Bitse de işimize-gücümüze baksak…

ABONE OL
8 Aralık 2018 12:32
0

BEĞENDİM

ABONE OL

 

‘Ne diyorsun, bundan sonrası nasıl olur?’

Bulunduğum siyasi ortamda bu soru soruluyor!

Sorunun içeriği yerel seçimler…

Ortada ‘ideoloji’ denen öğreti yok, aday yok, aday olması güçlü olan isim yok, siyasi parti yok, duruş yok, teorik bilinç yok…

Ortada kaygılar var, sıkıntılar var, Ankara yolunu yok eyleyen var, seçmeni umursamayan var, yurttaşı dinlemeyen var, demokrasiyi özümsemeyen var, esintiye kendini kaptıran var, söylenen çirkin pazarlıklar var…

Ne diyebilirim ki?

***

Hiçbir şey demiyorum!

Böyle sürerse sonrasını da ‘iyi’ görmüyorum!

Bu yerel seçim…

Burada seçilenler, burada yaşayanlarla birlikte soluyacaklar bu havayı…

Buranın yolları çamur olacaksa, kaldırımları kırılacaksa, yazın sıcağını-kışın yağmurunu birlikte yaşayacak!

Buraları bilmeyen, buralardan üç-beş isimle işbirliği yaparak aday belirleyecek olanlara ne?

A, b, c diye ayırmıyorum partileri…

Hepiniz aynı değil misiniz?

Hanginiz burada yaşayan, burada sandığa giden, buranın sorunlarını-sevinçlerini bilenden daha iyi bilirsiniz ‘burada’ yaşamayı?

Hanginiz burada kaynayan ocağın, burada yürünen yolun, burada dökülen gözyaşının-umudun içindesiniz?

Hanginiz burada oluşan her şeye yaşamını verenle yan yanasınız?

***

Burada yurttaşın ‘umurunda’ olan seçim değil, kazanan değil…

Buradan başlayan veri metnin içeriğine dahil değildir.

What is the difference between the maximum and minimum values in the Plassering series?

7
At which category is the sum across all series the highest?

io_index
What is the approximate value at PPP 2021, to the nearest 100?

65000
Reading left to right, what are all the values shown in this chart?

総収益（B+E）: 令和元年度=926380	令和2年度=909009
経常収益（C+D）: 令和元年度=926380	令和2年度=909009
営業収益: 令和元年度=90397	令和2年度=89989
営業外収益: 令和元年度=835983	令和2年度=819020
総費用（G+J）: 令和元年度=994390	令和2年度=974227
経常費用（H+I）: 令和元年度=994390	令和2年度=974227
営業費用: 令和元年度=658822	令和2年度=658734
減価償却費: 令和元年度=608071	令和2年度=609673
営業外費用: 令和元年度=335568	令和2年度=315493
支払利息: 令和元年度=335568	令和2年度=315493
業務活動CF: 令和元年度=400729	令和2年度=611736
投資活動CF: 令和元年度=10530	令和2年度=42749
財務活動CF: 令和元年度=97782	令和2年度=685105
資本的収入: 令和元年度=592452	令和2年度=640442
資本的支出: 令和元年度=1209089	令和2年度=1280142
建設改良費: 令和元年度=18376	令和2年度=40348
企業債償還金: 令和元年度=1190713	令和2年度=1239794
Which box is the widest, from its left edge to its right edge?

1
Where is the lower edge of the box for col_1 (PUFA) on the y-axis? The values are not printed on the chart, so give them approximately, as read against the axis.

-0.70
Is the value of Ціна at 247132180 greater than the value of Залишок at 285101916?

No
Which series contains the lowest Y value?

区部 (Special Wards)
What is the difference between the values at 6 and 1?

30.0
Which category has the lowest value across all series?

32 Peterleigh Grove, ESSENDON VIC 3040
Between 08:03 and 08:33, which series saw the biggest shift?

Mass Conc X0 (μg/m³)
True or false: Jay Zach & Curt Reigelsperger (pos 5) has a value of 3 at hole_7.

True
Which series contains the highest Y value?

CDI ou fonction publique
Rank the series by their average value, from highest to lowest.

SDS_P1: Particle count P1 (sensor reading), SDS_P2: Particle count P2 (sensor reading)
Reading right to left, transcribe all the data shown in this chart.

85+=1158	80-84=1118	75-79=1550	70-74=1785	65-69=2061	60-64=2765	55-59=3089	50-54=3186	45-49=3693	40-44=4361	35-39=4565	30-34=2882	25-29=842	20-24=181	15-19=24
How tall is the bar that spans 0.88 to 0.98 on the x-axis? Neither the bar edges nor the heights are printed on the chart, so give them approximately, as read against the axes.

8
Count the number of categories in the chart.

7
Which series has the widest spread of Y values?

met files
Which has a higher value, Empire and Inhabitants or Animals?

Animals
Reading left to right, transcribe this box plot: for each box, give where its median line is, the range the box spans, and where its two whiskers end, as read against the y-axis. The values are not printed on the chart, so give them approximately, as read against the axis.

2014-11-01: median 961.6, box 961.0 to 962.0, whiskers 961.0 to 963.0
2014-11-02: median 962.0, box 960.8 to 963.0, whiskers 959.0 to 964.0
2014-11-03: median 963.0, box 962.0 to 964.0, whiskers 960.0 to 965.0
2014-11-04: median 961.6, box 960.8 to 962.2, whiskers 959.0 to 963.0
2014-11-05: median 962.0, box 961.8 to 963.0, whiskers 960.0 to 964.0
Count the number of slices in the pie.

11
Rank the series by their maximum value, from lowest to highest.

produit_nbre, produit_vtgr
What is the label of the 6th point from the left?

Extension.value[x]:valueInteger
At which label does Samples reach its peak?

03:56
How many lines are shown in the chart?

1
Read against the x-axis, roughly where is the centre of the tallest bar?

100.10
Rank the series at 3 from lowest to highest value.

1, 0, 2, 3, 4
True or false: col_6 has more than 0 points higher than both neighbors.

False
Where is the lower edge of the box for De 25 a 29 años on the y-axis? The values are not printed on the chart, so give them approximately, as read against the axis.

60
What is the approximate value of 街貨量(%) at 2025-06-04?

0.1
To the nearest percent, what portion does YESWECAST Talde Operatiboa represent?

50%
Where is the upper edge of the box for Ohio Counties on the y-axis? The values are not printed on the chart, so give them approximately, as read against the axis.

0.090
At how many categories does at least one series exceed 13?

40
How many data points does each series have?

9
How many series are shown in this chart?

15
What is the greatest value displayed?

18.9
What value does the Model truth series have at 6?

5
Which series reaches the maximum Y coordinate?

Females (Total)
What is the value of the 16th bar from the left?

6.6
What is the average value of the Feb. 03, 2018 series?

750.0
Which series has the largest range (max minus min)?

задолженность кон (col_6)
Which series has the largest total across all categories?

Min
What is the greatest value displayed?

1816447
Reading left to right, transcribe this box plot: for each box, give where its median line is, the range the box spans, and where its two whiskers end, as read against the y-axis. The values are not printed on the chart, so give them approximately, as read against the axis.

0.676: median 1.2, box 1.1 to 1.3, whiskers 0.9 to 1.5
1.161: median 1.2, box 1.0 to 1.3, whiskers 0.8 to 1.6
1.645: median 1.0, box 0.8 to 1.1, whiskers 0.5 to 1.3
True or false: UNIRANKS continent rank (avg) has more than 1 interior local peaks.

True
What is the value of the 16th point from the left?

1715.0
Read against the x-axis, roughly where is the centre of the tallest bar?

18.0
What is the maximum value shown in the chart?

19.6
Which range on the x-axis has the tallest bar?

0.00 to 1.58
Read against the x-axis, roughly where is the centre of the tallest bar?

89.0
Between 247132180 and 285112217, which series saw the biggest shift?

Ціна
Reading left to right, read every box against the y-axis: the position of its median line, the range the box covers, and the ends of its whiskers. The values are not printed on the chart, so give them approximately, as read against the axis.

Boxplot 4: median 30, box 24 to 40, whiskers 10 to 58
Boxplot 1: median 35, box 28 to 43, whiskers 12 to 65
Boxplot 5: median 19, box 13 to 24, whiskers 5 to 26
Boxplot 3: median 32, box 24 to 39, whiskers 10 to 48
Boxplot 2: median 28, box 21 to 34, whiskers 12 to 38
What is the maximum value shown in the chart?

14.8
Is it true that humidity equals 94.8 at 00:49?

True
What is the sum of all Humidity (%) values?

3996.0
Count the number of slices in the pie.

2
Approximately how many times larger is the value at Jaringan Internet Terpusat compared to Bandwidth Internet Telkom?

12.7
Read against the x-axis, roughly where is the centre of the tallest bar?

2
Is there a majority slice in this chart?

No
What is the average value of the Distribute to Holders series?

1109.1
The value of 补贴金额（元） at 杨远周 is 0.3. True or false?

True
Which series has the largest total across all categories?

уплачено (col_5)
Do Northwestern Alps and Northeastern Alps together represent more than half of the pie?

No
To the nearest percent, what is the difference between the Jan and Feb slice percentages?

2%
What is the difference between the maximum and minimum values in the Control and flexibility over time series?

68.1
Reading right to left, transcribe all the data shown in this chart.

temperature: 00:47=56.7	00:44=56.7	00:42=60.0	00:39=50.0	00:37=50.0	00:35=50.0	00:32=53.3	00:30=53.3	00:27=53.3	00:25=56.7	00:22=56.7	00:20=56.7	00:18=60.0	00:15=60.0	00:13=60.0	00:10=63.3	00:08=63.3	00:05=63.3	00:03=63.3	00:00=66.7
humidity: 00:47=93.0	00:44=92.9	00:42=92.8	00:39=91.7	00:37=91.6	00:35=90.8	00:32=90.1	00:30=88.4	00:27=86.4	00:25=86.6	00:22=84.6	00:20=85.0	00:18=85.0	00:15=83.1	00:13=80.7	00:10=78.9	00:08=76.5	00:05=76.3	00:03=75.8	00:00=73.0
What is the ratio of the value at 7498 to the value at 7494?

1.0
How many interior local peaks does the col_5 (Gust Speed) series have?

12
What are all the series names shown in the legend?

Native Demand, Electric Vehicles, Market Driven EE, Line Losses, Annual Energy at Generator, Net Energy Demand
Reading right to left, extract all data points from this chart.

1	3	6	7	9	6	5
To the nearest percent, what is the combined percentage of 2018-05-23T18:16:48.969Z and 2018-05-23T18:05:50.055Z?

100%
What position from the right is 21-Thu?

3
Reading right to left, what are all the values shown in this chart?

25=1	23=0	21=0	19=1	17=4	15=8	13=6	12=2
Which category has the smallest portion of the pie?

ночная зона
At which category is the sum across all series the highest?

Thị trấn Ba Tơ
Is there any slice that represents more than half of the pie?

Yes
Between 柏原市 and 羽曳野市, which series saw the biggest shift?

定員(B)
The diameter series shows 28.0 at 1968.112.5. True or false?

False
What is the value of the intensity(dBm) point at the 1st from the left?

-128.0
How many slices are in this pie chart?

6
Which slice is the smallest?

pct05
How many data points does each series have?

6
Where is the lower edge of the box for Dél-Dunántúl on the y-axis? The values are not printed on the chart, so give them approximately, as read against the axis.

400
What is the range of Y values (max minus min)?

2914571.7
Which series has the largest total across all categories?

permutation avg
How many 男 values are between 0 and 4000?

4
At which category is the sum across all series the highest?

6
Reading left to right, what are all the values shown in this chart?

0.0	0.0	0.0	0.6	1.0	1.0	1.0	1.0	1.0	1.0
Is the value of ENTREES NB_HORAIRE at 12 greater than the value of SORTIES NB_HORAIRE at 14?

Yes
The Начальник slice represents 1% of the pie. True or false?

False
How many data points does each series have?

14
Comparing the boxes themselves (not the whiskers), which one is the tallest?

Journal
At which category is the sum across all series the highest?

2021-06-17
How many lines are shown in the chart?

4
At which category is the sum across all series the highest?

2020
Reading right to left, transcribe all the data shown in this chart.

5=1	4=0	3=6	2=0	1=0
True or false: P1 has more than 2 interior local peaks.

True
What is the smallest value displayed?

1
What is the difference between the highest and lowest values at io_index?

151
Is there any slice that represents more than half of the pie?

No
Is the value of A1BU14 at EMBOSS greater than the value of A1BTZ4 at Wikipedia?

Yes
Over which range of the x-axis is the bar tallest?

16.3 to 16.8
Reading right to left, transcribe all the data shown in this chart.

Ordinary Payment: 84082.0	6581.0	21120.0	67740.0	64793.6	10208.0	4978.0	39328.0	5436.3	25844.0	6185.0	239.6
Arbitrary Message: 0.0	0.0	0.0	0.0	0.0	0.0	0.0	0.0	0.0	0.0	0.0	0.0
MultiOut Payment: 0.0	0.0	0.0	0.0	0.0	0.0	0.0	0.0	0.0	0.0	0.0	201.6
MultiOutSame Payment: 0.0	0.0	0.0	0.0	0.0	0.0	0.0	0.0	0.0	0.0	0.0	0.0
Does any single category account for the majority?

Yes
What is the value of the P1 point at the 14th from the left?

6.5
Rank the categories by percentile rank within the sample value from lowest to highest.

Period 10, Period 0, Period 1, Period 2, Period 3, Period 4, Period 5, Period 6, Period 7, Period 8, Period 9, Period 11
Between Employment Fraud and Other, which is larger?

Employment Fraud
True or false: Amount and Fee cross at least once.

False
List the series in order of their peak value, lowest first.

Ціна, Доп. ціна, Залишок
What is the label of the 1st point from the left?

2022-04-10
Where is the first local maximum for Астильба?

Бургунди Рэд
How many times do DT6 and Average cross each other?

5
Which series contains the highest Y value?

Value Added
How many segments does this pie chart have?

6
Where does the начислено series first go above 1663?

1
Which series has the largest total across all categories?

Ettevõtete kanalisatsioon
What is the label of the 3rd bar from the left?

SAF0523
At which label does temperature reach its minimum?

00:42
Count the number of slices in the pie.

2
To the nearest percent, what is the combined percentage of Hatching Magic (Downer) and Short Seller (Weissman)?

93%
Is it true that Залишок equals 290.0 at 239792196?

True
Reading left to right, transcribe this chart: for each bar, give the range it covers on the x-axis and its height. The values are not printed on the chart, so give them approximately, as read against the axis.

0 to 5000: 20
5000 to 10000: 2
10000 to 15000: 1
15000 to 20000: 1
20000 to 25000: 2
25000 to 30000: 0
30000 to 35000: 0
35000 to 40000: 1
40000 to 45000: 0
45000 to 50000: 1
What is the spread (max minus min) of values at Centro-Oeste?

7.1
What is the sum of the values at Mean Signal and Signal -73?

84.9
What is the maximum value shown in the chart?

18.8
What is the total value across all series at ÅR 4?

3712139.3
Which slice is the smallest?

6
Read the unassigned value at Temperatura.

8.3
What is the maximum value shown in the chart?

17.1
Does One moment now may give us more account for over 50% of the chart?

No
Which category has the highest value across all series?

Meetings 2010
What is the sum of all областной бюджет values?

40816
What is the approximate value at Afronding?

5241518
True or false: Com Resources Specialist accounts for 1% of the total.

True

‘Bitse de işimize-gücümüze baksak’ diyerek, yaşamını sürdürmek için öyle çokları var ki…

Her akşam televizyon karşısına geçtiğimizde, ‘ittifak’ adlı ‘git-gelli siyasetçilerin’ bir gün öncesi dediklerini yadsıyan sözler bıkkınlık vermeye başladı!

Bu neyin pazarlığı?

Kimin gücüyle neyin?

O güç nerede?

Ülkeyi yaşanılır, bölgeyi en üst yere çıkarmak için uğraş verecek olanlar ‘o gücü’ ne denli önemsiyor, ne denli varlıklarından bilgileri var, ne denli onların yaşamını biliyorlar?

‘Bitse de işimize-gücümüze baksak’ diyeni duyan var mı?

***

Yok!

Kendini ‘kuruluş felsefesinin’ içine oturtan da,

Kendini ‘insanı’ temel alan olarak tanıtan da,

Kendini ‘tek kurtarıcı’ sanan da,

Kendini ‘seçeneksiz’ kılan da…

‘İnsanı’ nereye koydukları yer ya da katman o denli karanlık, o denli belirsiz, o denli ucu açık ki…

‘İşte şurada insan var’ denemiyor!

‘İşte şurada insan anılıyor’ denemiyor!

Gören var mı?

***

Bu akşam üşünmeden izlediğiniz televizyonun haber saatini kaçırmayın!

Yarın da kaçırmayın, bir gün sonra da…

Dün izlemişseniz eğer, bugün dedikleri arasındaki belirgin çelişkiler çivi gibi beliriyor!

Bunlar neden yapılır, neden bu denli duruşsuzluk gösterilir anlamak öyle zor ki!

Zor dediğim ‘duruşsuzluğun’ nedeni…

Oysa her şey açık…

Her şey ortada…

Yurttaşa oyun oynanıyor!

Yurttaşın yaşamıyla, bilgisiyle, deneyimiyle, acısıyla, sıkıntısıyla, umuduyla, bakışıyla oyun…

Yurttaşın ‘bir oyu’ için yapılmadık dönüş yok!

Yurttaşın ‘bir oyu’ için söylenmedik söz yok!

Ancak ‘sözün’ içinde yurttaş yok!

***

Aday seçimi merkezden mi yapılacak, seçmene mi bırakılacak…

Daha bu bile belirsiz…

Bu durumda yurttaşın ‘bitse de işimize-gücümüze baksak’ demesi yanlış mı?

‘Bitse de işimize-gücümüze baksak’ yanlış mı?